Interfacing Collective Atomic Excitations and Single Photons

We study the performance and limitations of a coherent interface between collective atomic states and single photons. A quantized spin-wave excitation of an atomic sample inside an optical resonator is prepared probabilistically, stored, and adiabatically converted on demand into a sub-Poissonian photonic excitation of the resonator mode. The measured peak single-quantum conversion efficiency of $\chi =0.84(11)$ and its dependence on various parameters are well described by a simple model of the mode geometry and multilevel atomic structure, pointing the way towards implementing high-performance stationary single-photon sources.

Figure 1

(a) Setup for the conditional generation of single photons using a sample of laser-cooled Cs atoms inside an optical resonator. (b) Level scheme for the system with hyperfine and magnetic sublevels $|F,m_F⟩$. The atomic sample is initially prepared in $|g⟩$ by optical pumping.

Figure 2

Conditional ($R_c$, solid circles) and unconditional ($R_u$, open squares) retrieval with model predictions versus intracavity write photon number $n_w$ at a write-read delay of 80 ns. The single-quantum conversion efficiency $\chi$ can also be obtained as the $y$-axis intercept of the linear fit to $R_c$ (solid line).

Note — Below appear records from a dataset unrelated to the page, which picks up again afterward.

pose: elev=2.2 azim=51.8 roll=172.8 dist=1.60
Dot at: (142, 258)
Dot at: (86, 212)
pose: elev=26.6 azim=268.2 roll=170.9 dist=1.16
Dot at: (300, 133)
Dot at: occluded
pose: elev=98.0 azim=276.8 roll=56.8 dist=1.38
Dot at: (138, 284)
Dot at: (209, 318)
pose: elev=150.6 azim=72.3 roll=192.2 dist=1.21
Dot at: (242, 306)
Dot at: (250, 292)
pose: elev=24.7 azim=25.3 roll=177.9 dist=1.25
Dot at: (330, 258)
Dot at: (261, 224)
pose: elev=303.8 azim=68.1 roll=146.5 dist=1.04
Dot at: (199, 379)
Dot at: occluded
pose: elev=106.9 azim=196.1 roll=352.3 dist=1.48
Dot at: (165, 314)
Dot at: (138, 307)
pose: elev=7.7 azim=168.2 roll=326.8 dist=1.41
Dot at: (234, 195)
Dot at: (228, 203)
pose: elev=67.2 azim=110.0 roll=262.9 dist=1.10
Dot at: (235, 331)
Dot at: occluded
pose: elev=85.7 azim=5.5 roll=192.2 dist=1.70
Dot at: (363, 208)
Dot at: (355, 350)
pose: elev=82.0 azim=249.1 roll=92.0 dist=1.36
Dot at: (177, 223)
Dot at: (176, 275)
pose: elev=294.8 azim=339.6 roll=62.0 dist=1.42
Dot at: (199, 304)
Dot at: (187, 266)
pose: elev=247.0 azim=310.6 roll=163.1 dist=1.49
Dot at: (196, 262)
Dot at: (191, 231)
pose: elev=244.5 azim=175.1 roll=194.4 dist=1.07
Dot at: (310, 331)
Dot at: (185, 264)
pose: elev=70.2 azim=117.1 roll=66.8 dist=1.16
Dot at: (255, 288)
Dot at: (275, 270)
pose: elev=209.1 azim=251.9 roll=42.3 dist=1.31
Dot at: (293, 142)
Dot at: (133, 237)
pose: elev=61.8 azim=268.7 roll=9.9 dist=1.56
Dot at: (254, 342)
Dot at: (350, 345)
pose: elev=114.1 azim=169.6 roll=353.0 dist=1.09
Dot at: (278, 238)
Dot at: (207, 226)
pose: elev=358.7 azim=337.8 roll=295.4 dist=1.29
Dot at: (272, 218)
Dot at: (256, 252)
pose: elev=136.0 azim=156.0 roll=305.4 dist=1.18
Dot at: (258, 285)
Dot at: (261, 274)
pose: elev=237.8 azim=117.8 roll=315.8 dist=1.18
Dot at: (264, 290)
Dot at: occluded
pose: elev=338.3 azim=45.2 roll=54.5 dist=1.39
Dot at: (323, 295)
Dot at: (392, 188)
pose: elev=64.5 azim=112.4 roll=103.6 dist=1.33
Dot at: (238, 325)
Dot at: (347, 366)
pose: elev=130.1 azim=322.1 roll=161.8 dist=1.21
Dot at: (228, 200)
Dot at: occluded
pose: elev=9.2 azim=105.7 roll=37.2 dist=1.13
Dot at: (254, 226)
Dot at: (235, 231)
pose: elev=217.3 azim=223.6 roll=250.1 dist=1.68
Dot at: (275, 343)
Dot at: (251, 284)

Inset: Nonclassical write-read correlation $g_{wr}>2$ with model (solid line) and theoretical limit $g_{wr}\lesssim 1/n_w$ (dashed line).

Figure 3

Magnon-photon conversion efficiency $\chi$ versus read optical depth $N\eta$ at a write-read delay of 120 ns. The optical depth is extracted from the write scattering rate and known intensities and detunings. The dashed line shows the predicted conversion ${\chi }_0$ for a three-level system; the solid line is the prediction from a model including dephasing from additional excited states.

Figure 4

Conditional single-photon conversion efficiency $\chi$ versus the delay time between write and read pulses $\tau$. The two time scales, as apparent in the inset, are due to the superposition of a short- and a long-wavelength magnon in the standing-wave resonator.